Task requirements: Pick up the review of the Citron restaurant in Wilston after its last sentence and keep writing it.

Document segment:
···

Courier Mail – August 9, 2006

FOR years restaurateur Robert Foley and chef Mark Newman have run the consummate and much-loved Piccolo Restaurant at Ascot. Serving a mix of modern Australian and Asian flavours, the casual BYO has become a favourite meeting spot for lunch or a family dinner with a menu that suits all age groups.

Now the pair has branched out to Wilston, opening a second venue called Citron in the village heart. Over the years, several different restaurants have opened at the site, but this one feels as though it is here to stay. A large tiled deck hangs over the front and inside is a spacious room simply furnished with Asian chairs and pale walls with accents of red and lime.

The menu focuses on modern Asian flavours, a priority for Newman who has developed a consuming passion for this style of cooking. If the dishes we tried at lunch recently are anything to go by, he has a firm handle on this style.

The lunch menu is small but everything appeals, from the wonton crisps to dip in smoky eggplant and red shallot relish, or the deliciously fresh betel leaves topped with a salad of diced prawns, freshly shaved coconut and a hint of chilli and lime, to the more substantial choices which we ordered to share.

The betel leaves are all about flavour so make a great little appetiser leaving plenty of room for starters like the light, tangy fishcakes with a sweet/salty chilli and cucumber dressing.

Silken tofu with grilled eggplant and a Thai herb salad is another option as is chilli salt calamari which we nearly ordered but decided to max out the next course instead.

The twice baked chicken has a wonderfully golden, almost caramelised coat and sits over a petit herb-filled salad doused in a sticky chilli glaze. Inside the chicken is snowy white and very moist and comes sliced into several large pieces that easily soak up the spicy glaze.

The stir-fry of pork is laced with pieces of fresh pineapple which lends acid and a tangy sweetness to the dish. Tossed through with lots of greens in a yellow bean sauce, it’s an easy but interesting combination and one with a lovely crisp finish.

Softer and more more-ish is the Thai fried rice with shredded duck that I could eat by the bucket. All the flavours of chilli, lime, shallots are gently blended and the rice has been cooked in the wok long enough to ensure a hint of smokiness to it. It’s incredibly good and I kept thinking of this for a Sunday night supper in front of the TV.

···

Data listing:
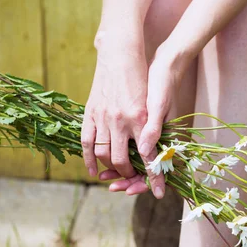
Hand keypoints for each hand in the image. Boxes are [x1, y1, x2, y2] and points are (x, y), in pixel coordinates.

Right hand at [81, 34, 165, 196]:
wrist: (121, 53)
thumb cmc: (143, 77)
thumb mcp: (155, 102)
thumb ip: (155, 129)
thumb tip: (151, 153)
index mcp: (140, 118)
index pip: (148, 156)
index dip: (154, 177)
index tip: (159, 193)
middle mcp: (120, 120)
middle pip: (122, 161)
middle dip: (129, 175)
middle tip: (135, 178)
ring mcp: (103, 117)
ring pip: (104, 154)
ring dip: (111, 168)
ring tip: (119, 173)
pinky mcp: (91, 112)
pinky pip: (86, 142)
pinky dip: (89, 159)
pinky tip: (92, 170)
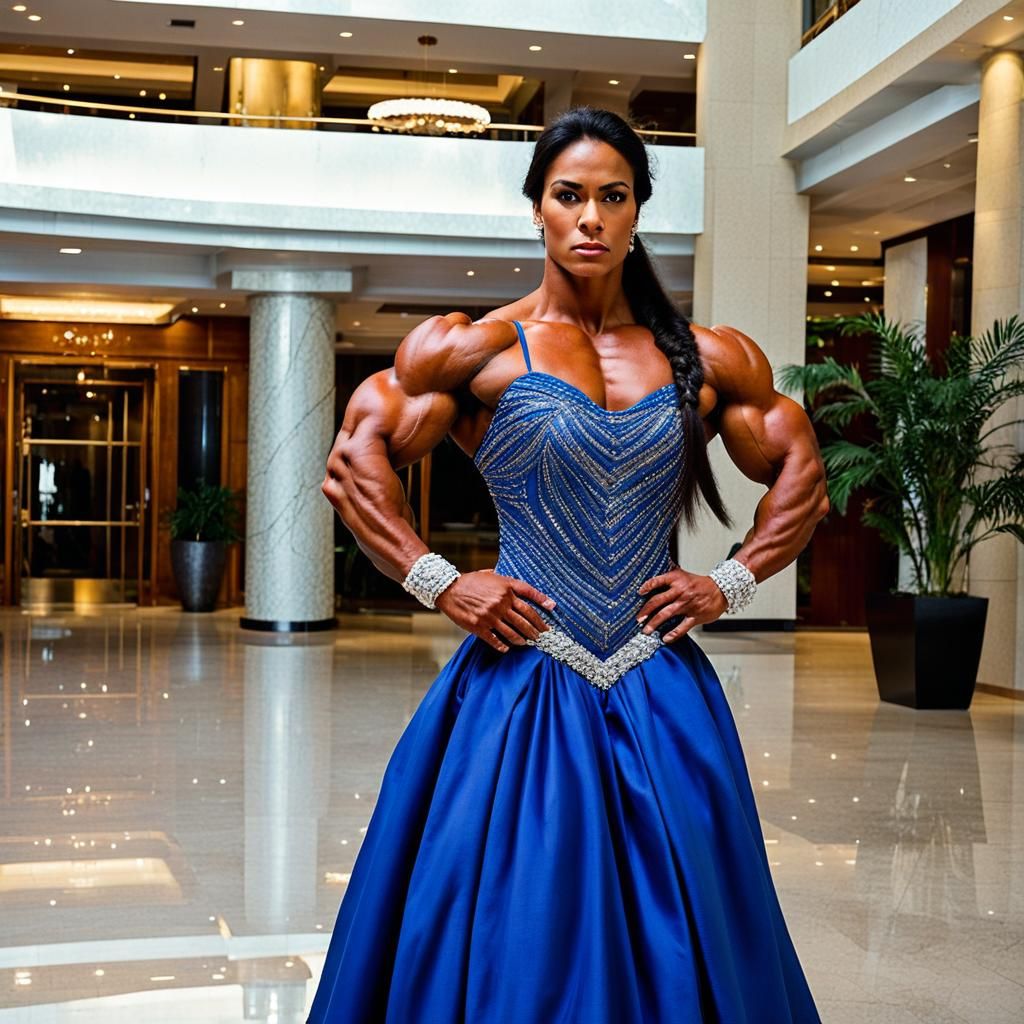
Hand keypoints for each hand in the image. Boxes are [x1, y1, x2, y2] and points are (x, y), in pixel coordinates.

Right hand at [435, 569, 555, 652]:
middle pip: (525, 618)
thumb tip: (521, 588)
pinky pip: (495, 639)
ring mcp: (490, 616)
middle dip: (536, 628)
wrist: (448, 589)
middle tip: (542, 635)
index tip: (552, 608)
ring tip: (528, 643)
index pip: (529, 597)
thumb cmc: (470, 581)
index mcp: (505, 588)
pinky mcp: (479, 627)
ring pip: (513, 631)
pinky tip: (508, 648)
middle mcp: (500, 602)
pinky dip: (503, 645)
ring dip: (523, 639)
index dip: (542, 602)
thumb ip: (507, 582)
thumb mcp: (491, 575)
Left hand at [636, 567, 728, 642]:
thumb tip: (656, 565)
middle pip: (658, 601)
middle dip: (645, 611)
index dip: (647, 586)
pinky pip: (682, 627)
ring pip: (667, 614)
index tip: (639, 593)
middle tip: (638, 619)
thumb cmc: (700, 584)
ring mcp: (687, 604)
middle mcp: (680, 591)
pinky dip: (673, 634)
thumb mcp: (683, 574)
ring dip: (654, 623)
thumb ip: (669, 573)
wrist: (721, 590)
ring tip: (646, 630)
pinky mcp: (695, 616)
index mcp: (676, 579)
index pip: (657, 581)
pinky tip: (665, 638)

···

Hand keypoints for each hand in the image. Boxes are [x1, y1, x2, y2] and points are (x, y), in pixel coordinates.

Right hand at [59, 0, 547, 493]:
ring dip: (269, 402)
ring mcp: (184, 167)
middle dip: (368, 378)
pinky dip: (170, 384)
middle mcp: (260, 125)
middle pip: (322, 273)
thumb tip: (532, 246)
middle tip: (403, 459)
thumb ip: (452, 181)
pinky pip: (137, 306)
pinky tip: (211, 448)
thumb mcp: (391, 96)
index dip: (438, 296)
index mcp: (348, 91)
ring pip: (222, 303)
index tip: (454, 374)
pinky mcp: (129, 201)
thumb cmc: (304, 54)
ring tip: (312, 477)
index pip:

···

Reply:
On my next visit I will be heading straight for the oxtail gow gees with green tea noodles and a ginger-scented broth and there’s a braised beef brisket in a tamarind sauce on the evening menu that doesn’t look too bad either.

Of the five dessert choices, which include a lemongrass brulee and a roasted banana pudding with palm sugar butterscotch, the passionfruit tart with a quenelle of toasted meringue had instant appeal. Served with a dollop of cardamon-scented yoghurt which offset the sweet passionfruit curd, the pastry was light and flaky and the meringue, absolutely delicious. The perfect home-style sweet ending.

Citron has just become licensed but Foley and Newman will continue to accept BYO bottled wine. For the lucky residents of Wilston and surrounding suburbs, this is a restaurant that will soon become a firm favourite. Service is consummate and gracious with Foley keeping an eye on things out the front and Newman keeping the food flowing and the quality high out in the kitchen.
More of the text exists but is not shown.